Perhaps just as ground-breaking an approach in recent years has been the one taken by Bhutan, when it introduced the concept of Gross National Happiness (GNH). That said, the focus on nationwide happiness as an alternative to GDP is nothing new for the diminutive South Asian country. Its legal code of 1629 stated, “If the government cannot create happiness for its people, then there is no purpose for government to exist.” But GNH was more formally promoted in the early 1970s through the efforts made by Jigme Singye Wangchuck, Bhutan’s fourth king.

Today, Bhutan’s GNH is centred on four key pillars:

  • Good governance: Which determines the conditions in which the Bhutanese people thrive.
  • Sustainable socio-economic development: “A thriving GNH economy must value social and economic contributions of households and families, free time and leisure given the roles of these factors in Happiness.”
  • Preservation and promotion of the Bhutanese culture: Particularly through the capacity to maintain and develop cultural identity, knowledge and practices, and being able to overcome challenges and difficulties from other norms and ideals.
  • Environmental conservation: In addition to providing critical services such as water and energy, the environment should be conserved for its healing qualities.
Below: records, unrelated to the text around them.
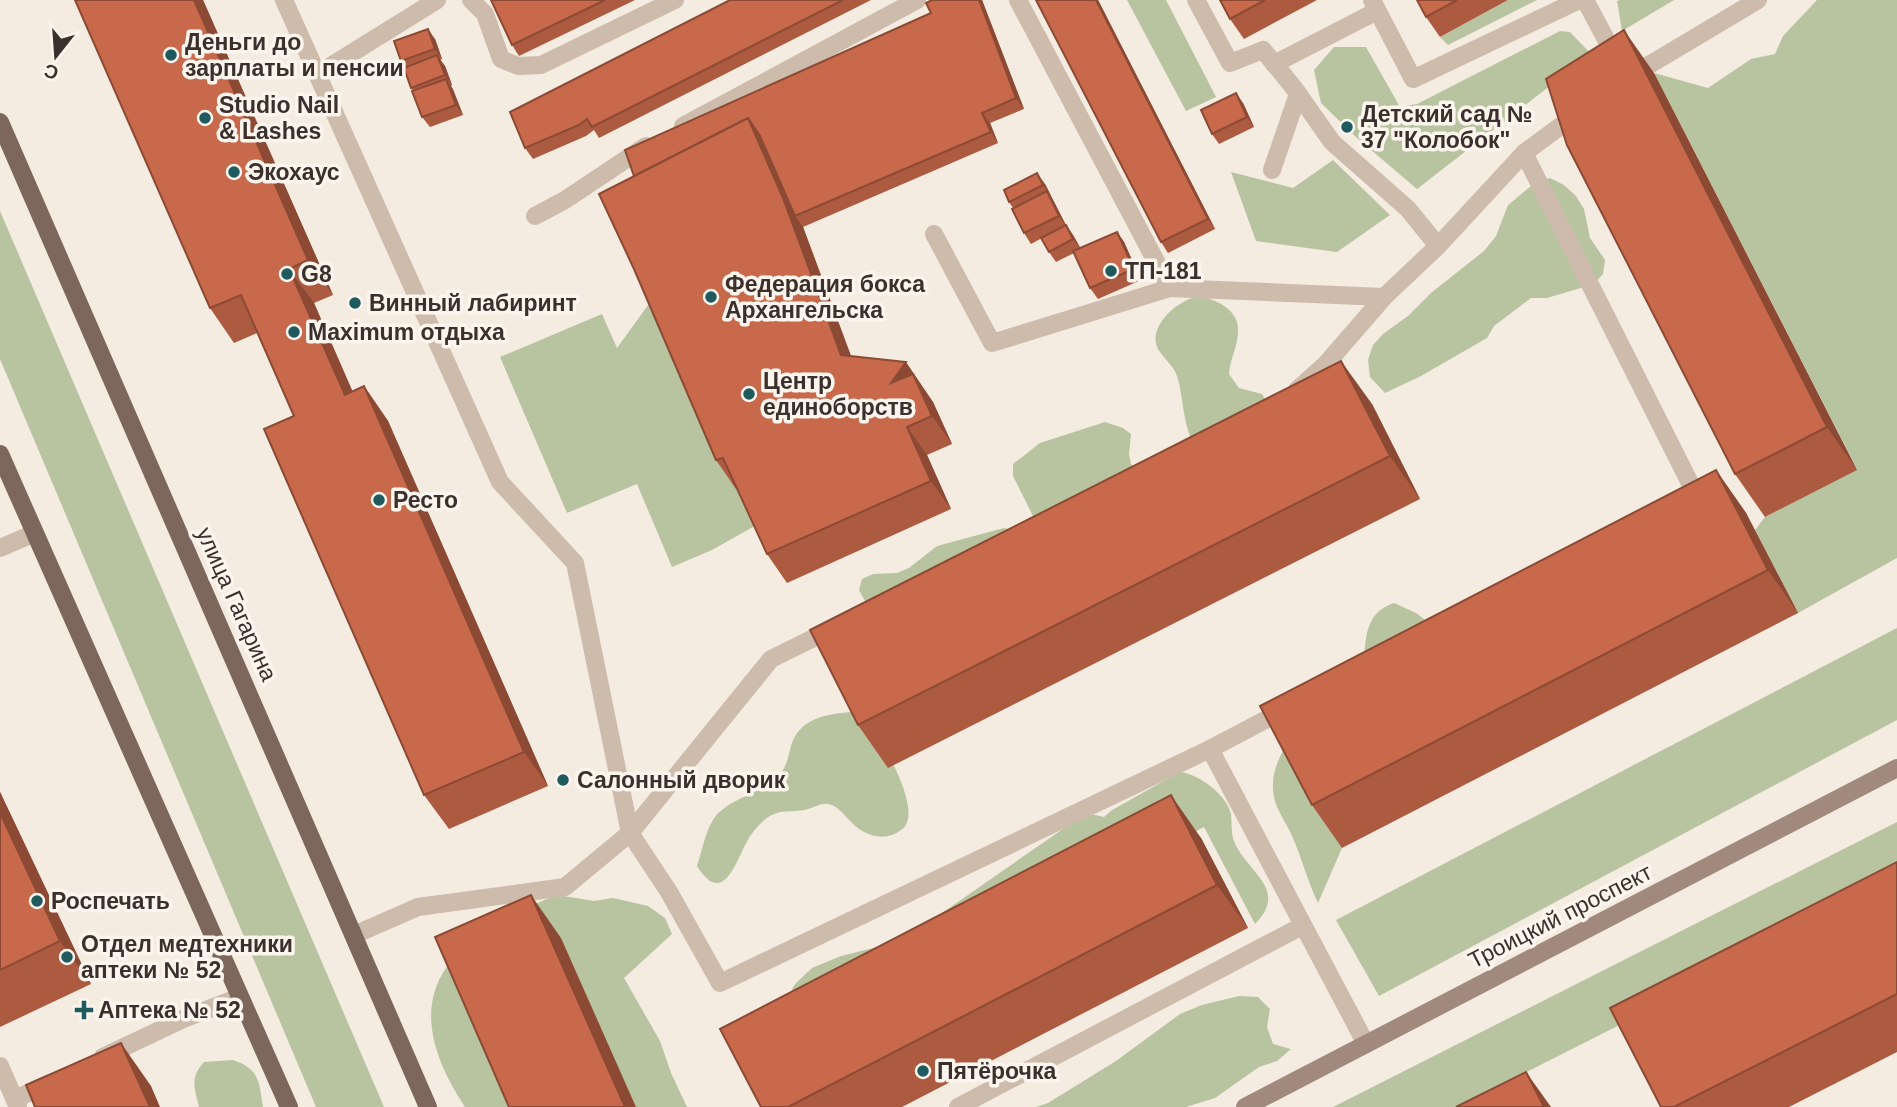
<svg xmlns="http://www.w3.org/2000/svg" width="1897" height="1107" font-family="Arial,sans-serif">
  <rect width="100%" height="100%" fill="#f4ebe1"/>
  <!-- green -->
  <g fill="#b8c4a0">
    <path d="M1127,0H1166L1216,97L1186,111Z"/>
    <path d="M1508,0H1537L1448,45L1440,37Z"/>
    <path d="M1620,0H1674L1622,31L1617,1Z"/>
    <path d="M1817,0H1897V558L1798,613L1755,530L1765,517L1857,469L1654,73L1708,88L1751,59L1775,54L1783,36Z"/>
    <path d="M1560,31L1570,32L1591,54L1417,189L1357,138L1321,103L1314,70L1334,47H1366L1400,107L1417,104Z"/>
    <path d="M1333,160L1390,215L1337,252L1256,241L1231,172L1293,188Z"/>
    <path d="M1550,178L1564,185L1576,196L1584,209L1590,238L1605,260L1603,274L1594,284L1547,298H1531L1494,326L1487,338L1421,376L1385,393L1370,377L1368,360L1373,345L1383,334L1408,316L1431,293L1484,251L1496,236L1508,205L1536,182Z"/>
    <path d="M0,211L384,1107H316L0,359Z"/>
    <path d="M654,297L736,488L743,486L760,523L712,550L672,567L637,484L567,513L500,357L602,314L617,348Z"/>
    <path d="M1195,297C1213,296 1240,310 1238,331C1238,346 1230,359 1229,374L1239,388L1262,394L1266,401L1192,440C1182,420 1184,398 1177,376C1173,365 1164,359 1158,349C1147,327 1176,302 1195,297Z"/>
    <path d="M1105,422L1123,428L1131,434L1129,454L1131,464L1143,483L1035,520L1013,476V464L1040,443Z"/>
    <path d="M1004,528L1016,531L874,608L865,601L859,590L862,579L873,574L897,573L909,568L937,546Z"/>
    <path d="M1394,603L1416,613L1432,625L1290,749L1342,848L1318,903C1308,882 1302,859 1293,838C1288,826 1280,815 1276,804C1257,750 1330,698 1364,665C1365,640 1365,612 1394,603Z"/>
    <path d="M1897,628V720L1379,996L1336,920Z"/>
    <path d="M851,712L870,720C881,742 926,813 901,830C893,836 885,838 876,836C851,832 845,807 828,804C820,803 816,807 808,809C796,813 783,809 772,815C763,819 754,830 749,838C737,857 724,910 697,866C702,851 705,833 713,820C725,799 762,794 779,775C787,767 788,757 791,746C799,718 827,714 851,712Z"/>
    <path d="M1180,772C1199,774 1227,795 1231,814C1232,823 1231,833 1234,841C1246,872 1290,889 1255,924L1204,827L754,1060L795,984L812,968L841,956L877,947L929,922L1086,813L1104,817L1112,810Z"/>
    <path d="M1897,822V885L1457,1107H1333Z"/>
    <path d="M557,895L594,901L613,898L648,906L665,918L672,934L624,978L660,1041L671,1073L687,1107H465C390,993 448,938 557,895Z"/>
    <path d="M1239,996L1258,997L1270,1009L1267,1027L1273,1044L1291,1049L1277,1061L1259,1067L1215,1098L1186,1107H1036L1048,1103L1116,1061L1180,1014L1202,1005Z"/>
    <path d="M233,1060C260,1069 259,1082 263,1107H199C194,1087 190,1078 204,1062Z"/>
  </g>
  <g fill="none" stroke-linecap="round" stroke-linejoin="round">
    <!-- service -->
    <g stroke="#cdbbac" stroke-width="18">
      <path d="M284,0L500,482L575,563L630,833L669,892L720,983L1210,749L1286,709"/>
      <path d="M471,0L485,14L501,59L518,66L541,65L675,0"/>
      <path d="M1018,0L1170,288L1384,297"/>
      <path d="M1196,0L1230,63L1263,50L1294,88L1332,142L1408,209L1438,246"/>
      <path d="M1372,0L1413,79L1579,0"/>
      <path d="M1585,0L1609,45"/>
      <path d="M1274,64L1377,11"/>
      <path d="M318,74L437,0"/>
      <path d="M1629,77L1758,0"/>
      <path d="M683,126L917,0"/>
      <path d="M1524,153L1697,497L1690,500"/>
      <path d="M1272,170L1298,94"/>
      <path d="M535,216L565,200L646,146"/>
      <path d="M934,234L992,343L1170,288"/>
      <path d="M1297,390L1326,364L1384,297L1438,246L1524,153L1581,111"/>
      <path d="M0,548L35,533"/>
      <path d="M1210,749L1366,1044"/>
      <path d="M354,935L418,907L565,887L630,833L771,659L834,628"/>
      <path d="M103,1057L183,1019L240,997"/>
      <path d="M0,1066L18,1107"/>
      <path d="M15,1099L50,1083"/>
      <path d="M958,1107L1302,926"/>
    </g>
    <!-- secondary -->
    <path stroke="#a18a7d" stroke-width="18" d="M1245,1107L1897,768"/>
    <!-- primary -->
    <g stroke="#7d675c" stroke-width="18">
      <path d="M0,122L428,1107"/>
      <path d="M0,454L289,1107"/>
    </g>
  </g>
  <!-- wall -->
  <g fill="#ac5a40">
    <path d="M75,0H203L333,295L314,303L352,391L364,386L388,421L548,786L449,829L424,795L294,416L257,333L234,343L210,308Z"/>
    <path d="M491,0H635L519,56L512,45Z"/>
    <path d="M730,0H871L599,138L594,130L586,136L533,159L525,148Z"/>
    <path d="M932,0H982L1024,109L990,123L998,143L803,227L851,356L926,391L925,392L933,402L952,444L927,455L951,509L787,583L767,554L737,488L736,489L716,460L634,176L931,13Z"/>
    <path d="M1036,0H1098L1215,229L1168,253L1161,242Z"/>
    <path d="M1220,0H1317L1244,39L1230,19Z"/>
    <path d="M1417,0H1508L1440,37L1426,17Z"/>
    <path d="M435,39L442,59L440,60L445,66L452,85L451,86L463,115L430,127L422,117L413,91L411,88L406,67L401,61Z"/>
    <path d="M1654,73L1857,470L1765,517L1735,474Z"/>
    <path d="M1243,103L1254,127L1219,144L1212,134Z"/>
    <path d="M1045,184L1066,225L1073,235L1080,248L1117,232L1124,242L1141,280L1098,299L1090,288L1074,253L1056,262L1049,252L1042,238L1031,244L1024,233L1013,208L1009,202Z"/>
    <path d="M1372,404L1420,499L888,768L858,725Z"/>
    <path d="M1716,470L1746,513L1798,613L1342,848L1312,805Z"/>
    <path d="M0,792L91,984L0,1027Z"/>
    <path d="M1201,838L1248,928L902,1107H761Z"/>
    <path d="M1897,862V1052L1789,1107H1661Z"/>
  </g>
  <!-- shaded-wall -->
  <g fill="#8c4a34">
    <path d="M194,0H203L333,295L308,260Z"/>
    <path d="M979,0H982L1024,109L1016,98Z"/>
    <path d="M1096,0H1098L1215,229L1208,219Z"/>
    <path d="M428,29L435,39L442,59L435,49Z"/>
    <path d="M1624,30L1654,73L1857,470L1827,427Z"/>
    <path d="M437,55L445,66L452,85L445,75Z"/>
    <path d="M446,79L453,89L463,115L456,105Z"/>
    <path d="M1236,93L1243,103L1254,127L1247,117Z"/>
    <path d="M982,113L990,123L998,143L991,132Z"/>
    <path d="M748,118L768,147L795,216L803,227L861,383L841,355Z"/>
    <path d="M1037,173L1045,184L1051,196L1043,185Z"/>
    <path d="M1047,191L1054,202L1066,226L1059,216Z"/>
    <path d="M1066,225L1073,235L1081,249L1073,239Z"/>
    <path d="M1117,232L1124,242L1141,280L1134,269Z"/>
    <path d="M289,269L314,303L369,429L345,395Z"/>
    <path d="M1341,361L1372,404L1420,499L1390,456Z"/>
    <path d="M906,362L933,402L952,444L932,416L891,383Z"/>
    <path d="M364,386L388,421L548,786L524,752Z"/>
    <path d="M907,427L927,455L951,509L931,481Z"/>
    <path d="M1716,470L1746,513L1798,613L1768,570Z"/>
    <path d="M0,792L91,984L60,941L0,813Z"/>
    <path d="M1171,795L1201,838L1248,928L1217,885Z"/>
    <path d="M531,895L561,938L636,1107H625Z"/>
    <path d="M121,1043L151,1086L160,1107H150Z"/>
    <path d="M1526,1072L1551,1107H1544Z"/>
  </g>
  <!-- building -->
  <g fill="#c8694b" stroke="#8c4a34" stroke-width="2">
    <path d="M75,0H194L308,260L289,269L345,395L364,386L524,752L424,795L264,429L294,416L241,295L210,308Z"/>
    <path d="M491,0H605L512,45Z"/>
    <path d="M730,0H843L592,127L587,119L579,125L525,148L510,112Z"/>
    <path d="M932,0H979L1016,98L982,113L991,132L795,216L760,136L748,118L634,176L625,150L931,13L926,3Z"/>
    <path d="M1036,0H1096L1208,219L1161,242Z"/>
    <path d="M1220,0H1265L1230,19Z"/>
    <path d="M1417,0H1457L1426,17Z"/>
    <path d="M428,29L435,49L401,61L394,41Z"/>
    <path d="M1624,30L1827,427L1735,474L1567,145L1546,79Z"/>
    <path d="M437,55L445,75L411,88L404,68Z"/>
    <path d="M446,79L456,105L422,117L412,91Z"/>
    <path d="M1236,93L1247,117L1212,134L1201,110Z"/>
    <path d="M748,118L783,198L841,355L906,362L891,383L913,374L932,416L907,427L931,481L767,554L723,458L716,460L634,269L599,194Z"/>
    <path d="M1037,173L1043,185L1009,202L1004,190Z"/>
    <path d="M1047,191L1059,216L1024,233L1012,209Z"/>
    <path d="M1066,225L1073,239L1049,252L1041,238Z"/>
    <path d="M1117,232L1134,269L1090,288L1073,251Z"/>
    <path d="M1341,361L1390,456L858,725L810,630Z"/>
    <path d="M1716,470L1768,570L1312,805L1260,706Z"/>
    <path d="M1171,795L1217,885L788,1107H761L720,1029Z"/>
    <path d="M0,813L60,941L0,970Z"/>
    <path d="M1897,862V994L1674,1107H1661L1610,1008Z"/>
    <path d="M531,895L625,1107H509L435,937Z"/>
    <path d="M121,1043L150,1107H35L26,1085Z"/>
    <path d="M1526,1072L1544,1107H1456Z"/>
  </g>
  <!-- markers -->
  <g fill="#1f5a5e" stroke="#fbf5ee" stroke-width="2.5">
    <circle cx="171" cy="55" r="7"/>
    <circle cx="205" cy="118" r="7"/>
    <circle cx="1347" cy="127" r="7"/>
    <circle cx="234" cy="172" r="7"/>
    <circle cx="1111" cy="271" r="7"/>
    <circle cx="287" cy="274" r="7"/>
    <circle cx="711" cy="297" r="7"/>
    <circle cx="355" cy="303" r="7"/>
    <circle cx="294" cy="332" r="7"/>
    <circle cx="749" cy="394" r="7"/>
    <circle cx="379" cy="500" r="7"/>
    <circle cx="563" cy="780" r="7"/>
    <circle cx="37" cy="901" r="7"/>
    <circle cx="67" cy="957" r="7"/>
    <path d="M80.5 999.5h7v7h7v7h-7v7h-7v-7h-7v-7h7z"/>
    <circle cx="923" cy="1071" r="7"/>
  </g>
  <g text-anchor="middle" stroke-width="7" stroke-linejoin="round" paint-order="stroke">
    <!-- poi labels -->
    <g font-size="23" font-weight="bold" fill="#3b302b" stroke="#fbf5ee" text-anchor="start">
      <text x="185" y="50">Деньги до<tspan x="185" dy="26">зарплаты и пенсии</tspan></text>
      <text x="219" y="113">Studio Nail<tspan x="219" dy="26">&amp; Lashes</tspan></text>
      <text x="1361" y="122">Детский сад №<tspan x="1361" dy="26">37 "Колобок"</tspan></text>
      <text x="248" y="180">Экохаус</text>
      <text x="1125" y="279">ТП-181</text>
      <text x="301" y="282">G8</text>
      <text x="725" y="292">Федерация бокса<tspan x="725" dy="26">Архангельска</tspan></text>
      <text x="369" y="311">Винный лабиринт</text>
      <text x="308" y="340">Maximum отдыха</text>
      <text x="763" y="389">Центр<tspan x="763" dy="26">единоборств</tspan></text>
      <text x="393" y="508">Ресто</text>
      <text x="577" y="788">Салонный дворик</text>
      <text x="51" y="909">Роспечать</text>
      <text x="81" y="952">Отдел медтехники<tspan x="81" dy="26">аптеки № 52</tspan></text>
      <text x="98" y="1018">Аптека № 52</text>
      <text x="937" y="1079">Пятёрочка</text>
    </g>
    <!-- street labels -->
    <g font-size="23" fill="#3b302b" stroke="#fbf5ee">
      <text transform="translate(237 604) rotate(66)" y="8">улица Гагарина</text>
      <text transform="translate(1560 916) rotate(-27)" y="8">Троицкий проспект</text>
    </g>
  </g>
  <!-- north arrow -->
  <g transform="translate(56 56) rotate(197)" stroke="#fbf5ee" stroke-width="5" paint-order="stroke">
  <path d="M0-5L12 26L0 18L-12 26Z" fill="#3b302b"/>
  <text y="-10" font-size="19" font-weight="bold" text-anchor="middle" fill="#3b302b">С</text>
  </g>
</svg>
In terms of measuring the wellbeing of the Bhutanese population, the GNH Index—also known as the GNH Happiness Survey—is employed. The index comprises nine key domains that are supported by 33 indicators:

Source: GNH Centre Bhutan | Happiness Index

“The Index makes the analysis of the nation’s wellbeing with each person’s achievements in each indicator,” noted GNH Centre Bhutan, a non-profit civil society organization. “In addition to analysing the happiness and wellbeing of the people, it also guides how policies may be designed to further create enabling conditions for the weaker scoring results of the survey.”

But while such comprehensive approaches from the aforementioned countries are undoubtedly impressive, that’s not to say GDP is completely defunct—far from it. It still provides the most useful snapshot of an economy at any given point in time and offers policymakers crucial information about how quickly or slowly an economy is expanding or contracting. And by identifying the components used to calculate GDP—namely consumption, investment, government spending and the import/export balance—one can still accurately pinpoint specific areas within an economy that are thriving and/or underperforming and ones that require attention. Nonetheless, the heightened focus being placed on a range of quality-of-life indicators such as mental wellbeing, climate change and the environment, social and human-rights issues, and health and education standards means that GDP’s power continues to be diluted in favour of a broader approach to addressing wellbeing.

Will GDP be dethroned as the go-to proxy for standard of living any time soon? Unlikely. But the expansion in recent years of the conception of what constitutes a high standard of living and the growing awareness that income per capita on its own rarely reflects a population’s true quality of life means that GDP does not command the same influence within the minds and strategies of policymakers as it did once upon a time.

As Joseph Stiglitz observed, it should be clear that despite increases in GDP and the 2008 crisis being well behind us, quality of life across the globe is not necessarily better. “We see this in the political discontent rippling through so many advanced countries; we see it in the widespread support of demagogues, whose successes depend on exploiting economic discontent; and we see it in the environment around us, where fires rage and floods and droughts occur at ever-increasing intervals.”

And as we gradually emerge from yet another ongoing global crisis, the need to capture all factors that impact the overall quality of our lives could not be more urgent.